Depending on the mode of entry into the scanner (e.g. head first or feet first) various sites have reported that between 1 % and 10 % of patients experience some degree of claustrophobia which in the extreme cases results in their refusal to proceed with the scan. Fortunately, modern technology means that scanners are becoming wider and shorter drastically reducing this problem for the patient. In addition, bore lighting, ventilation as well as the playing of music all help to reduce this problem to a minimum.
There are no known or expected harmful effects on humans using field strengths up to 10 Tesla. At 4 Tesla some unpleasant effects have been anedoctally reported including vertigo, flashing lights in the eyes and a metallic taste in the mouth. Currently pregnant women are normally excluded from MRI scans during the first trimester although there is no direct evidence to support this restriction. The most invasive MR scans involve the injection of contrast agents (e.g. Gd-DTPA). This is a colourless liquid that is administered i.v. and has an excellent safety record. Minor reactions like warm sensation at the site of injection or back pain are infrequent and more extreme reactions are very rare.
MRI uses magnetism and radio frequencies (RF) to create diagnostic sectional images of the body. If the nucleus is spinning, it has angular momentum, or nuclear magnetic moment. This rotating charge acts as a current loop and produces a magnetic field.

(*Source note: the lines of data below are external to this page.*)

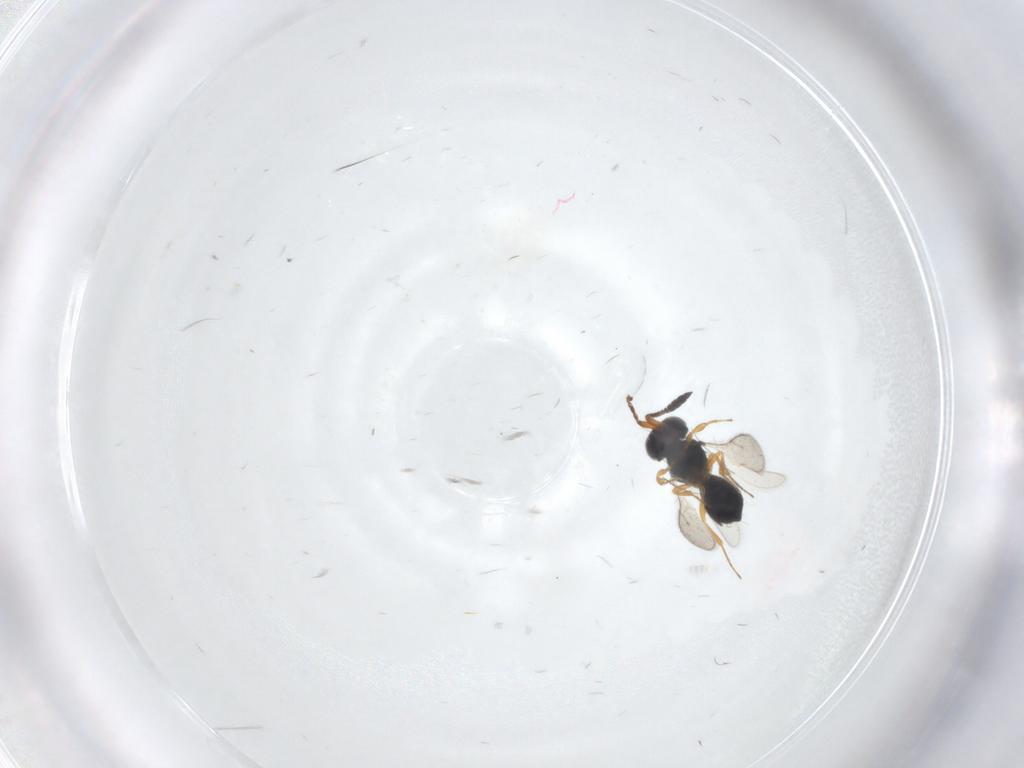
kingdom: Animalia
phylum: Arthropoda
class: Insecta
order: Hymenoptera
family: Scelionidae
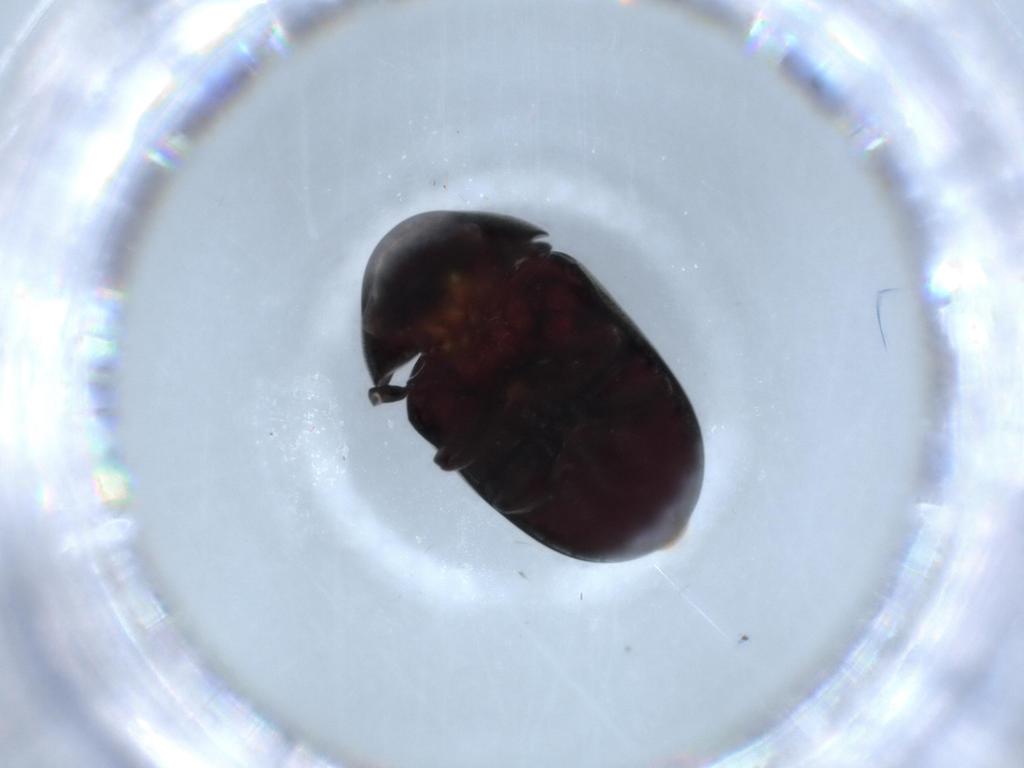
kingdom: Animalia
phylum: Arthropoda
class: Insecta
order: Coleoptera
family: Ptinidae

When a rotating nucleus is subjected to a magnetic field, it will begin to precess. MR imaging is accomplished through various measurements of this movement of the nuclear magnetic field.
The frequency of procession is called the larmor frequency and is critical to MR imaging. Production of the nuclear magnetic resonace signal requires applying a larmor frequency alternating RF and then listening to the RF emissions from the proton. Digital Imaging reconstruction techniques are then used to create sectional and three-dimensional images.

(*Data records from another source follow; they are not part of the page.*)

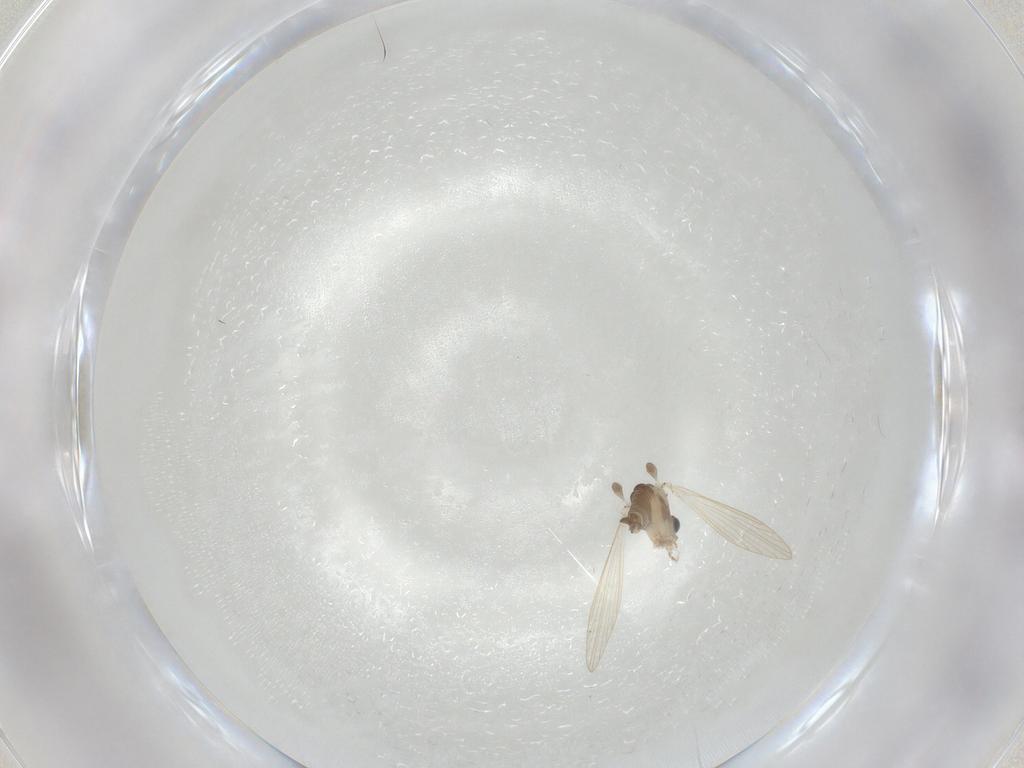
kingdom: Animalia
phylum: Arthropoda
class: Insecta
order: Diptera
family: Psychodidae
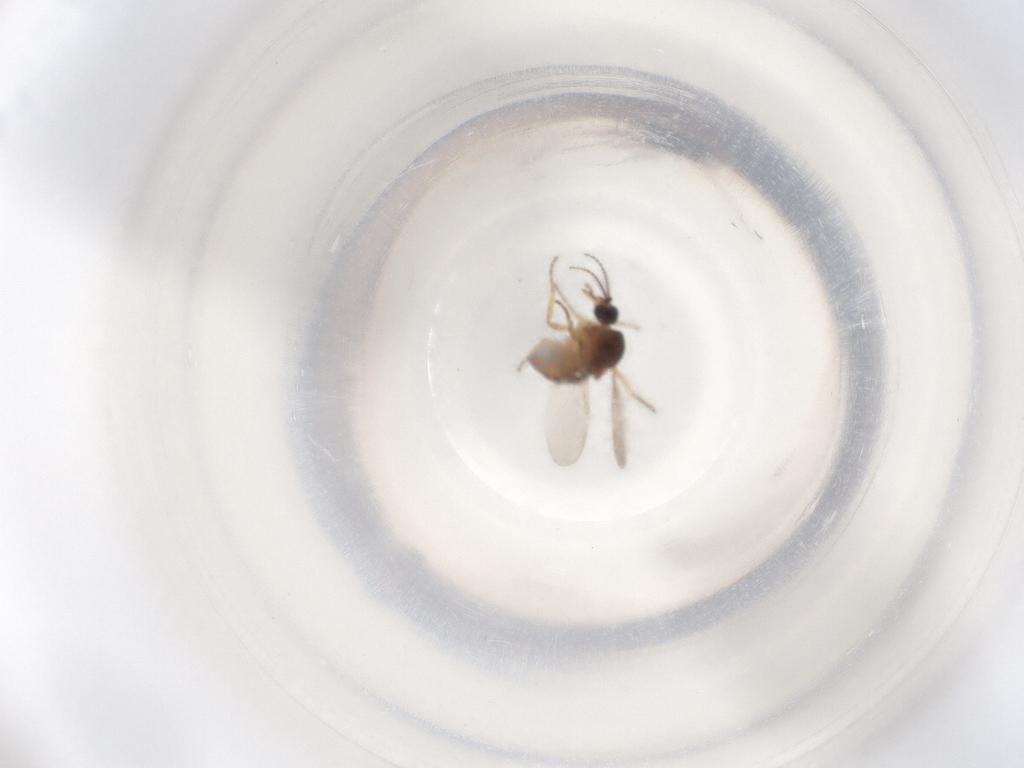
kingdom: Animalia
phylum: Arthropoda
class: Insecta
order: Diptera
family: Ceratopogonidae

The primary parameters used to modify and control the MRI process include proton spin density, repetition time (TR), echo time (TE), inversion time (TI), T1 and T2. The parameter that are used vary depending on the pulse sequence used. The RF signal strength determines brightness, although it is also affected by field strength, section thickness, the MRI parameter, motion, spatial resolution, S/N, and scan time.